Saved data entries

──────────

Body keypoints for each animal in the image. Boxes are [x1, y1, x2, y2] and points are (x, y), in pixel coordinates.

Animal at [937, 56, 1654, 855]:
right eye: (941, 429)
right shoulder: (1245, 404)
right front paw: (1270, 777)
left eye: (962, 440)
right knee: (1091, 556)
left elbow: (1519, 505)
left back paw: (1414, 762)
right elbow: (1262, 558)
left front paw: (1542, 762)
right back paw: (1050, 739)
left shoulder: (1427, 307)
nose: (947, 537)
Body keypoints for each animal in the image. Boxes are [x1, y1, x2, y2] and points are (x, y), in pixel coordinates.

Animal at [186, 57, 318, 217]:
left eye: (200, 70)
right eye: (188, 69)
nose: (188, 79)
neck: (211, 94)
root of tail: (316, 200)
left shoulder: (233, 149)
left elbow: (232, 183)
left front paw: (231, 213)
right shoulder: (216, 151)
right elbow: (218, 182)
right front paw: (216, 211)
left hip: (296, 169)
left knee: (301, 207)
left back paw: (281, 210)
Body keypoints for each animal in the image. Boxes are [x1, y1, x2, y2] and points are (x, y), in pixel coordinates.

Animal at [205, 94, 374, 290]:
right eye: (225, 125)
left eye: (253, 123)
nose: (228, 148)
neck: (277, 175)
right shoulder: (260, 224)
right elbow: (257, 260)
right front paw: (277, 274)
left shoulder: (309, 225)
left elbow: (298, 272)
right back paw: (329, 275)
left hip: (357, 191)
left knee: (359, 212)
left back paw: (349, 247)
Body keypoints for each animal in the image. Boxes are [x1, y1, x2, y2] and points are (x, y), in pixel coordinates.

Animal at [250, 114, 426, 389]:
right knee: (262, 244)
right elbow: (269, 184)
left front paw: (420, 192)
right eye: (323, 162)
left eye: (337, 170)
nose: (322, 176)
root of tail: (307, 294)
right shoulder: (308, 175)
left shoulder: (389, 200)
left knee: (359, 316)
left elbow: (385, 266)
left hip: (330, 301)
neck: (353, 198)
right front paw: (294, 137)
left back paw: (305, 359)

──────────

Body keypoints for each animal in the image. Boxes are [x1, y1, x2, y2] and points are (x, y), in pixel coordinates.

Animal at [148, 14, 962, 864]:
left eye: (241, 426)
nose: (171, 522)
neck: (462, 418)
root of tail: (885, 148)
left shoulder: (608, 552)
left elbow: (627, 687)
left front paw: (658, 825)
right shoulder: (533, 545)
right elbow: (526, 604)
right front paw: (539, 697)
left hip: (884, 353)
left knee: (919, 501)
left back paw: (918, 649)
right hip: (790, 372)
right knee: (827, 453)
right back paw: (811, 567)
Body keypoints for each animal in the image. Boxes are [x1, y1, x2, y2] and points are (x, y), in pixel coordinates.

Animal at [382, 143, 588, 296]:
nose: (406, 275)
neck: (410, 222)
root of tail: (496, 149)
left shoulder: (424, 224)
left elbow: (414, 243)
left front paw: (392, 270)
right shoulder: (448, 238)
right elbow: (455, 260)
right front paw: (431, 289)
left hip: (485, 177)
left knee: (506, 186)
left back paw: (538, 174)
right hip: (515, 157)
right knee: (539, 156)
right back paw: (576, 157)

──────────

**What the task asks**: Scan the records above line by line, counting those where the word "front" appears, and give the count alone.

**Solved exercise**: 11